**EXERCISE PROMPT**
Quote each of the records below word for word, keeping every line in its original order.

**ENTRIES SHOWN**
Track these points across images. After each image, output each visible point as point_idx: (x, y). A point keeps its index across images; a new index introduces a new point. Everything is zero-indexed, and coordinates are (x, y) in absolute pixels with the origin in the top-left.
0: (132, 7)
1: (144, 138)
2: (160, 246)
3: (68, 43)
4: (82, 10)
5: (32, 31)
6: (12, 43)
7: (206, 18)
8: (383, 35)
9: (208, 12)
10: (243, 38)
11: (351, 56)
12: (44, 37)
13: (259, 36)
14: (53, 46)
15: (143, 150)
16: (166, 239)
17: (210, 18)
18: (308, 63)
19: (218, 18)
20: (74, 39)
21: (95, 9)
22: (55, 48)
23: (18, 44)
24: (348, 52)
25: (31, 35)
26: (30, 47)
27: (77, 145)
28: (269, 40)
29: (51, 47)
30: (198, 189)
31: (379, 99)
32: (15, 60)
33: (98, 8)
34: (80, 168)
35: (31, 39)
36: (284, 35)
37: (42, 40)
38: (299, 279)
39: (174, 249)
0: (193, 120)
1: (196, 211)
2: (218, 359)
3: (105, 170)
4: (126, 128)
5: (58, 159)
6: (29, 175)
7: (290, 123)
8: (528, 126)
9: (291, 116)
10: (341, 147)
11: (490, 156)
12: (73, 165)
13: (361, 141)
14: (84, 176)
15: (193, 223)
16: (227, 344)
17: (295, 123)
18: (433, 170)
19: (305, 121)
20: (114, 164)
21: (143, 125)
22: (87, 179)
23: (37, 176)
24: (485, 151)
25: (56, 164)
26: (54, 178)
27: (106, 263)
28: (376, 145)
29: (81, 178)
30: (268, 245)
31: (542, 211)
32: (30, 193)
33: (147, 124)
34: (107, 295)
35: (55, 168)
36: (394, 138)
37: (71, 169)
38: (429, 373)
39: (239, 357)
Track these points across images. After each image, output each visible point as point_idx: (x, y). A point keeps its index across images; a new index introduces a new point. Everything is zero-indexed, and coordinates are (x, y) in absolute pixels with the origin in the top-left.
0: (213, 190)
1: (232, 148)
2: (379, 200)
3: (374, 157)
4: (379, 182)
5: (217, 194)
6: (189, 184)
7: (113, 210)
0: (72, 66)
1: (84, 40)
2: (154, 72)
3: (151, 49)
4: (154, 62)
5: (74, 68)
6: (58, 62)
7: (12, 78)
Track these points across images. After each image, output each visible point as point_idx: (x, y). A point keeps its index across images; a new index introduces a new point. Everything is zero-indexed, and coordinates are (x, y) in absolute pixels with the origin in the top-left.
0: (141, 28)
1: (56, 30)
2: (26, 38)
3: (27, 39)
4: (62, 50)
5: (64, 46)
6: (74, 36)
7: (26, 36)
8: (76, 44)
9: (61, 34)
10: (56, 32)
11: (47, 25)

**OUTPUT OF THE EXERCISE**
Track these points across images. After each image, output each visible point as point_idx: (x, y). A point keeps its index across images; a new index introduces a new point. Everything is zero-indexed, and coordinates are (x, y) in absolute pixels with the origin in the top-left.
0: (132, 7)
1: (144, 138)
2: (160, 246)
3: (68, 43)
4: (82, 10)
5: (32, 31)
6: (12, 43)
7: (206, 18)
8: (383, 35)
9: (208, 12)
10: (243, 38)
11: (351, 56)
12: (44, 37)
13: (259, 36)
14: (53, 46)
15: (143, 150)
16: (166, 239)
17: (210, 18)
18: (308, 63)
19: (218, 18)
20: (74, 39)
21: (95, 9)
22: (55, 48)
23: (18, 44)
24: (348, 52)
25: (31, 35)
26: (30, 47)
27: (77, 145)
28: (269, 40)
29: (51, 47)
30: (198, 189)
31: (379, 99)
32: (15, 60)
33: (98, 8)
34: (80, 168)
35: (31, 39)
36: (284, 35)
37: (42, 40)
38: (299, 279)
39: (174, 249)
0: (193, 120)
1: (196, 211)
2: (218, 359)
3: (105, 170)
4: (126, 128)
5: (58, 159)
6: (29, 175)
7: (290, 123)
8: (528, 126)
9: (291, 116)
10: (341, 147)
11: (490, 156)
12: (73, 165)
13: (361, 141)
14: (84, 176)
15: (193, 223)
16: (227, 344)
17: (295, 123)
18: (433, 170)
19: (305, 121)
20: (114, 164)
21: (143, 125)
22: (87, 179)
23: (37, 176)
24: (485, 151)
25: (56, 164)
26: (54, 178)
27: (106, 263)
28: (376, 145)
29: (81, 178)
30: (268, 245)
31: (542, 211)
32: (30, 193)
33: (147, 124)
34: (107, 295)
35: (55, 168)
36: (394, 138)
37: (71, 169)
38: (429, 373)
39: (239, 357)
Track these points across images. After each image, output each visible point as point_idx: (x, y). A point keeps its index across images; a new index introduces a new point. Everything is zero-indexed, and coordinates are (x, y) in absolute pixels with the origin in the top-left.
0: (213, 190)
1: (232, 148)
2: (379, 200)
3: (374, 157)
4: (379, 182)
5: (217, 194)
6: (189, 184)
7: (113, 210)
0: (72, 66)
1: (84, 40)
2: (154, 72)
3: (151, 49)
4: (154, 62)
5: (74, 68)
6: (58, 62)
7: (12, 78)
Track these points across images. After each image, output each visible point as point_idx: (x, y). A point keeps its index across images; a new index introduces a new point. Everything is zero-indexed, and coordinates are (x, y) in absolute pixels with the origin in the top-left.
0: (141, 28)
1: (56, 30)
2: (26, 38)
3: (27, 39)
4: (62, 50)
5: (64, 46)
6: (74, 36)
7: (26, 36)
8: (76, 44)
9: (61, 34)
10: (56, 32)
11: (47, 25)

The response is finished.